Headline: 
Miliband calls for eco-taxes

Description: 
Environment secretary David Miliband has called on Gordon Brown to introduce a raft of green taxes aimed at tackling climate change.
In a letter to the chancellor, leaked to the Mail on Sunday, Miliband put forward proposals to increase duties on fuel and air travel as well as hiking up road tax for drivers of the most polluting vehicles.

"We must develop a personal and collective responsibility to change our behaviour. Achieving this relies on market forces and price signals that support environmental goals," he wrote.

"Alongside regulatory and other measures, market based instruments including taxes need to play a substantial role in our emerging strategy to respond to climate change."

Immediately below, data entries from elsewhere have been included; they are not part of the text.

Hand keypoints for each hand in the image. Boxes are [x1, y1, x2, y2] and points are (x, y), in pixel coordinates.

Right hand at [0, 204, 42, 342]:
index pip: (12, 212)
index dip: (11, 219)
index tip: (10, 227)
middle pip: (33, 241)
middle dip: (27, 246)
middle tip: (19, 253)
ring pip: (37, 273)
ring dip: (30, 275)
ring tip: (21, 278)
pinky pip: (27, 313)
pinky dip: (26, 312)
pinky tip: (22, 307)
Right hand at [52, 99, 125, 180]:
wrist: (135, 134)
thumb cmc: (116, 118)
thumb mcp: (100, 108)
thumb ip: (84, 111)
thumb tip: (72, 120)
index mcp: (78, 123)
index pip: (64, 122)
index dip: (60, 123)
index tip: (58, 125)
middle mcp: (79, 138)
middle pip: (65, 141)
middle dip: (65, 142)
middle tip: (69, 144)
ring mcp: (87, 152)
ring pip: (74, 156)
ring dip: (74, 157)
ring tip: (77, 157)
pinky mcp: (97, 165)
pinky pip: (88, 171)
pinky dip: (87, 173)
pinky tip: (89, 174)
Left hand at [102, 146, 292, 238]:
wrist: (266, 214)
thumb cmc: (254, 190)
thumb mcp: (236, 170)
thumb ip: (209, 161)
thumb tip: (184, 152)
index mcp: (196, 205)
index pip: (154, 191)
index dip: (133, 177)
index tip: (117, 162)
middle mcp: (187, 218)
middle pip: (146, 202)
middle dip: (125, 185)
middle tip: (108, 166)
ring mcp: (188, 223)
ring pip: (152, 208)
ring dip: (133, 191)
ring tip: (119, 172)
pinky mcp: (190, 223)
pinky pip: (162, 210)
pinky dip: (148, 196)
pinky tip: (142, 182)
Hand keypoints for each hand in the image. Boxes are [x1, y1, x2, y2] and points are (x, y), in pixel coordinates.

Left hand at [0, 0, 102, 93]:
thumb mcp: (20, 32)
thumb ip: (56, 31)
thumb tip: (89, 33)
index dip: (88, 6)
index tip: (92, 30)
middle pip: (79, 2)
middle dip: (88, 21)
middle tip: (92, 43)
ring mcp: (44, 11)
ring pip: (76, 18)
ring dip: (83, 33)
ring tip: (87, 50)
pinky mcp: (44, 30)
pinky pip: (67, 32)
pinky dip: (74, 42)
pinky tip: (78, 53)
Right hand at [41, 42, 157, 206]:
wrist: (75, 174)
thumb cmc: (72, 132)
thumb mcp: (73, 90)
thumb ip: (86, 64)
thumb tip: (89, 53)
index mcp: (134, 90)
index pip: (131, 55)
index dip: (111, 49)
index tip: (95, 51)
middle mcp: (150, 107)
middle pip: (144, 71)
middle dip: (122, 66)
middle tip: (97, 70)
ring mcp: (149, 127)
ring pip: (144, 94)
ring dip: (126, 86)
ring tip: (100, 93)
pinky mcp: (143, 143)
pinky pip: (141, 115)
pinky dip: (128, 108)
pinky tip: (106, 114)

Among his proposals, Miliband said a "substantial increase" in road tax for vehicles with high emissions should be considered to encourage people to drive less polluting cars.

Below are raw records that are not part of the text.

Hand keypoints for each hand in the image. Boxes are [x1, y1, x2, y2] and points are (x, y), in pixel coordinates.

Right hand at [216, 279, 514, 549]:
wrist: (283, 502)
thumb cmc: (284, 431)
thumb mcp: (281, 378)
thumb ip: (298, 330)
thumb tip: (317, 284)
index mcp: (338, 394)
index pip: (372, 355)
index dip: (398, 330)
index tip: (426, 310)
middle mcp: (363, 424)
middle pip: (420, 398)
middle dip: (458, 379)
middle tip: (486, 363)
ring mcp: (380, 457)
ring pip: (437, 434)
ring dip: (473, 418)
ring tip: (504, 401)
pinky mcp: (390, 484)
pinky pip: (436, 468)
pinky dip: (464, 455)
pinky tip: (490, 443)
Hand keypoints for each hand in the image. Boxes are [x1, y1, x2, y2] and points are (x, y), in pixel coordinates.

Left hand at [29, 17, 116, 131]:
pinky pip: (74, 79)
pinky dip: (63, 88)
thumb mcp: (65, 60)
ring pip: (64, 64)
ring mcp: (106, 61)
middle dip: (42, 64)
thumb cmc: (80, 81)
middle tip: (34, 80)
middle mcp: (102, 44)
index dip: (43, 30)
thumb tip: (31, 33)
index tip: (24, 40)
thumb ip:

Road-pricing should, he added, "reflect the full environmental impact of the journey made" as well as encourage more travellers to use public transport.

He also suggested annual increases in fuel duty as well as "pay as you go" road taxes whereby drivers would be charged per mile.

Dealing with air travel, the environment secretary complained that is it currently "lightly taxed". If air passenger duty was raised by £5, he said, an extra £400m would be raised. "There is also a case for making flights subject to VAT either on domestic flights, or better still, for all EU flights," Miliband added.

Following the leak of the document, Miliband confirmed the plans were being considered. "In the UK I think we should be proud that our country is leading the way in the reduction of the greenhouses gases, the carbon dioxides that are so dangerous," he told Sky News.

He claimed that Labour and the Conservatives agreed that climate change should be high on the agenda. "I think it's good that the Conservatives have come out of the Stone Age, they want to debate these issues.

"I look forward to the next election when all parties are competing to show that they can make a difference on the climate."

The news of the proposals came ahead of the release of a report on climate change by Sir Nicholas Stern which predicted the "biggest global economic crash since the 1930s".

The 700-page document said global warming could reduce the global economy by 20%. However, if action was taken immediately to tackle it, Stern said, it would cost only 1% of global cross domestic product.

Responding to the report, prime minister Tony Blair said: "This disaster is not set to happen in some science fiction future many years ahead, but in our lifetime.

"Investment now will pay us back many times in the future, not just environmentally but economically as well. For every £1 invested now we can save £5, or possibly more, by acting now.

"We can't wait the five years it took to negotiate Kyoto - we simply don't have the time. We accept we have to go further [than Kyoto]."